Tasks to carry out:
A - Decide whether each statement below agrees with the text about La Digue, answering yes or no and quoting the words of the text that decide it: (i) The ferry from Praslin to La Digue cost 940Rs per person. (ii) La Digue is the largest island in the Seychelles. (iii) Bob Dylan tops the writer's most listened to list every year.
B - Return the passage of the text about La Digue from "Where is it?" to "1 out of 3.", copied word for word.
C - Carry the text about La Digue further, picking up after its final sentence.

Given text:
======

- The ferry from Praslin to La Digue cost 940Rs per person the equivalent of about £26 each. This seems expensive, but as Becca pointed out is less than a train ticket to London from our town of Biggleswade!
- The incredibly rare Seychelles Black Paradise Flycatcher
- Despite being the third biggest island in the Seychelles it has managed to maintain its relaxed, desert island appeal by restricting vehicles on the island and meaning most people get around by bicycle.
Where is it?
Right from booking our trip to Seychelles La Digue was on the list of places to visit. For a 32 year old I don’t exactly have the same tastes as most of my contemporaries, in fact I’m famous for it. I was wearing tank tops at least 20 years after they went out of fashion, Bob Dylan leads my most listened to list every year and of all the fitness hobbies I could pick I went for the ‘hard to make look cool’ world of cycling. So for me La Digue was like an island sent from heaven. Full of tank top wearing, Bob Dylan listening lycra clad cyclists. Well, I’ve stretched the truth a little but I was right on 1 out of 3.

======

Data provided:
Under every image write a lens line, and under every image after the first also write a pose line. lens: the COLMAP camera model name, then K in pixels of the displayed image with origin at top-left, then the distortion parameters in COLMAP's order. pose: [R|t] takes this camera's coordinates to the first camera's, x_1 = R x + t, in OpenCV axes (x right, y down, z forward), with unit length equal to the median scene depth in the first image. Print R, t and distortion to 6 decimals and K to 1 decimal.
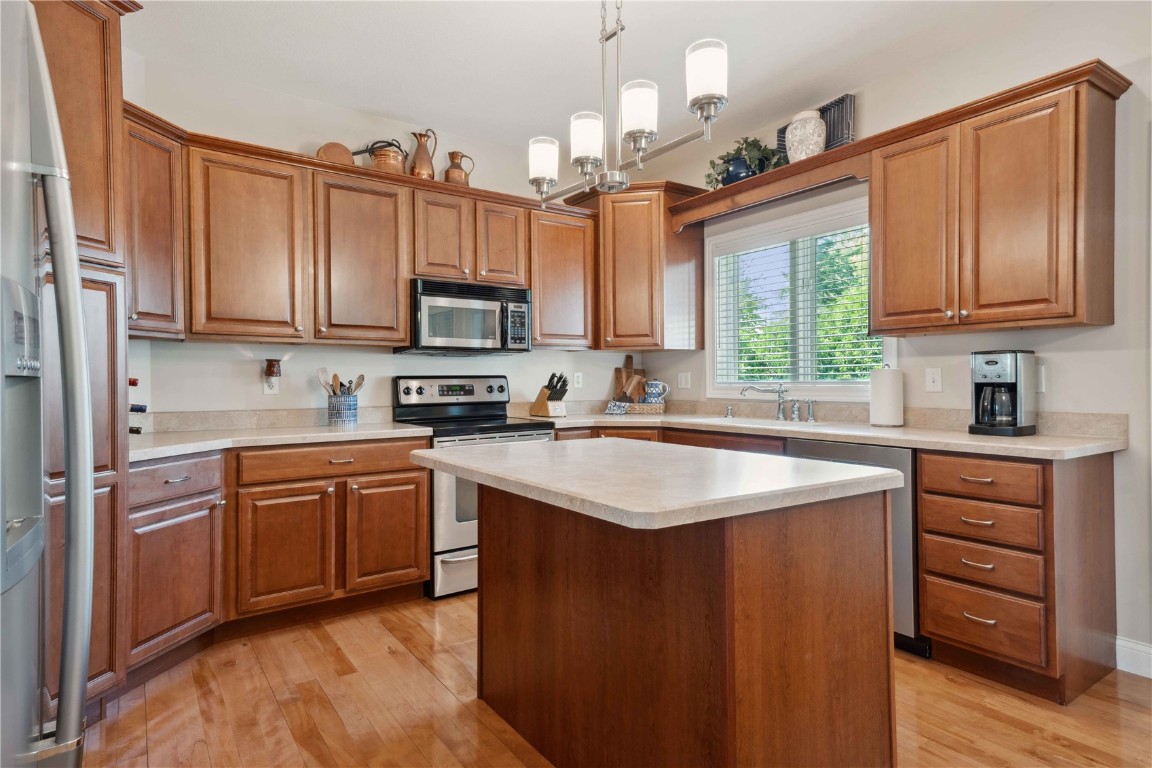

======

Task answers:
A -
(i) Yes: "The ferry from Praslin to La Digue cost 940Rs per person"
(ii) No: "the third biggest island in the Seychelles"
(iii) Yes: "Bob Dylan leads my most listened to list every year"

B -
Where is it?
Right from booking our trip to Seychelles La Digue was on the list of places to visit. For a 32 year old I don’t exactly have the same tastes as most of my contemporaries, in fact I’m famous for it. I was wearing tank tops at least 20 years after they went out of fashion, Bob Dylan leads my most listened to list every year and of all the fitness hobbies I could pick I went for the ‘hard to make look cool’ world of cycling. So for me La Digue was like an island sent from heaven. Full of tank top wearing, Bob Dylan listening lycra clad cyclists. Well, I’ve stretched the truth a little but I was right on 1 out of 3.

C -
La Digue is famous for its lack of vehicles. It doesn’t seem to be some radical statement on global warming, more that they never really got round to it. They started with no cars and it was a bit of a hassle to bring them over so didn’t bother. This is a philosophy I like and one I’ve adopted widely thoughout my life. Forget about being an early adopter, sit back, wait and see, then make a call. Some people might say I’m not on trend, I prefer to think of it as being a pragmatic approach. Due to missing the trend on combustion engines the main form of transport on La Digue was bicycles. It’s like Cambridge but without the snooty, well-moneyed, faux erudites, well that and the fact thats it’s an island in the middle of the Indian Ocean, surrounded by picture perfect beaches, Listerine mint waters and containing a population of giant tortoises. Maybe the Cambridge comparison was a little narrow. They both have loads of bikes though, you get my point.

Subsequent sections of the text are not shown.